Carl Jung decía que la felicidad era resultado de saber en qué creemos y vivir de acuerdo con eso. La coherencia nos lleva a sentirnos bien.
Las creencias son necesarias, porque le dan sentido a nuestra existencia. Son marcos de referencia teórica que ordenan o significan todo lo que vamos viviendo. Estas creencias se van modificando con las experiencias vividas. No son estáticas, se mueven y crecen con nosotros.
El problema es que muchas veces no sabemos ni qué creemos. Y necesitamos espacio y tiempo para hacernos conscientes de estos referentes.
Cuando logramos aclarar nuestras creencias y las tenemos accesibles a la consciencia, éstas van a ayudarnos a observar lo que vamos viviendo con otros ojos. Nos ayudan a tomar decisiones consistentes con lo que somos o con lo que queremos ser.
Esto le da propósito a todo lo que vamos haciendo y nos ayuda a dirigirnos en la dirección que queremos.
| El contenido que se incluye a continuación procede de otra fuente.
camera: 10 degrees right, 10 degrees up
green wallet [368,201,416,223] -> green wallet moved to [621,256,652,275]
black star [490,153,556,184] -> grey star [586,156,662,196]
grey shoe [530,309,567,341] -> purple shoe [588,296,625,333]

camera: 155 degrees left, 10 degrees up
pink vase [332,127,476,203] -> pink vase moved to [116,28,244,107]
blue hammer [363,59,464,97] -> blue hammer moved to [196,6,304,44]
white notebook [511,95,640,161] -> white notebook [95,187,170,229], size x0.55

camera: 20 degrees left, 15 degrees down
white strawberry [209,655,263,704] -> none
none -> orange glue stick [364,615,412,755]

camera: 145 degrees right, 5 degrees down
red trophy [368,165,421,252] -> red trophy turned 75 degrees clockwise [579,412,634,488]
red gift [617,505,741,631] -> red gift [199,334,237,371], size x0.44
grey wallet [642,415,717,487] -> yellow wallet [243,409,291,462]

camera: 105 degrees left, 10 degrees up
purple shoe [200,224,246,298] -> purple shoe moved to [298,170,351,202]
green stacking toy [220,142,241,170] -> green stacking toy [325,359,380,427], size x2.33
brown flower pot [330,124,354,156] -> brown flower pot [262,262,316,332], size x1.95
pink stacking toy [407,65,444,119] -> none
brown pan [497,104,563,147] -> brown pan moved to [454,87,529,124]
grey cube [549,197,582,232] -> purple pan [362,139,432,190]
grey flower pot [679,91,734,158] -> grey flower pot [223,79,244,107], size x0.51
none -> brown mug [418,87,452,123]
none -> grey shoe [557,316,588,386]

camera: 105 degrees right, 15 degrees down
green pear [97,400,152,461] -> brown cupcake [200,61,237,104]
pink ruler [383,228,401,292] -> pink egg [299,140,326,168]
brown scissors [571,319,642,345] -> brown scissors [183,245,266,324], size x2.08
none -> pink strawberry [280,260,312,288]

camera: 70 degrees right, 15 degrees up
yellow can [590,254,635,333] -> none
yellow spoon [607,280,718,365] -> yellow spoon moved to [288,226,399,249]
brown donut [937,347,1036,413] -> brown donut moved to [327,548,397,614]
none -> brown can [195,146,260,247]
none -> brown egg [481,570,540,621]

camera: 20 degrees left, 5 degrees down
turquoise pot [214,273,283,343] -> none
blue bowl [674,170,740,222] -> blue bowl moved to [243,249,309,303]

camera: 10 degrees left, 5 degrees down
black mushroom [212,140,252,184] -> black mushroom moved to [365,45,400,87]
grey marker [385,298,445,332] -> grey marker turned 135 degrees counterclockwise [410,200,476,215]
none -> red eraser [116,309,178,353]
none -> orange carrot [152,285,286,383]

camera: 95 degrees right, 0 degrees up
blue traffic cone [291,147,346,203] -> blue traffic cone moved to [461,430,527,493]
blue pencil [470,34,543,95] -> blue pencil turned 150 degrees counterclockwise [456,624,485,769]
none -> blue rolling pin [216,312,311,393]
Hay un dicho que dice que para el que no sabe a dónde va, nunca soplan vientos favorables.
La sensación de bienestar que se genera de la experiencia de sentir que dirigimos nuestros pasos y que somos dueños de nuestro camino nos ayuda a estar más en paz y más seguros.
Esto se transmite a los demás sin necesidad de verbalizarlo. Cuando no estamos seguros de nuestras creencias, es cuando sentimos la necesidad de ir convenciendo a las personas de ellas, incluso podemos tratar de imponerlas a los demás. Esto no es solo agresivo para el otro, sino que es también sintomático de la falta de consistencia y de resonancia con lo que somos.
Cuando lo que creemos lo vivimos y resuena con lo que somos, no tenemos necesidad de convencer a nadie, lo emanamos con nuestra presencia.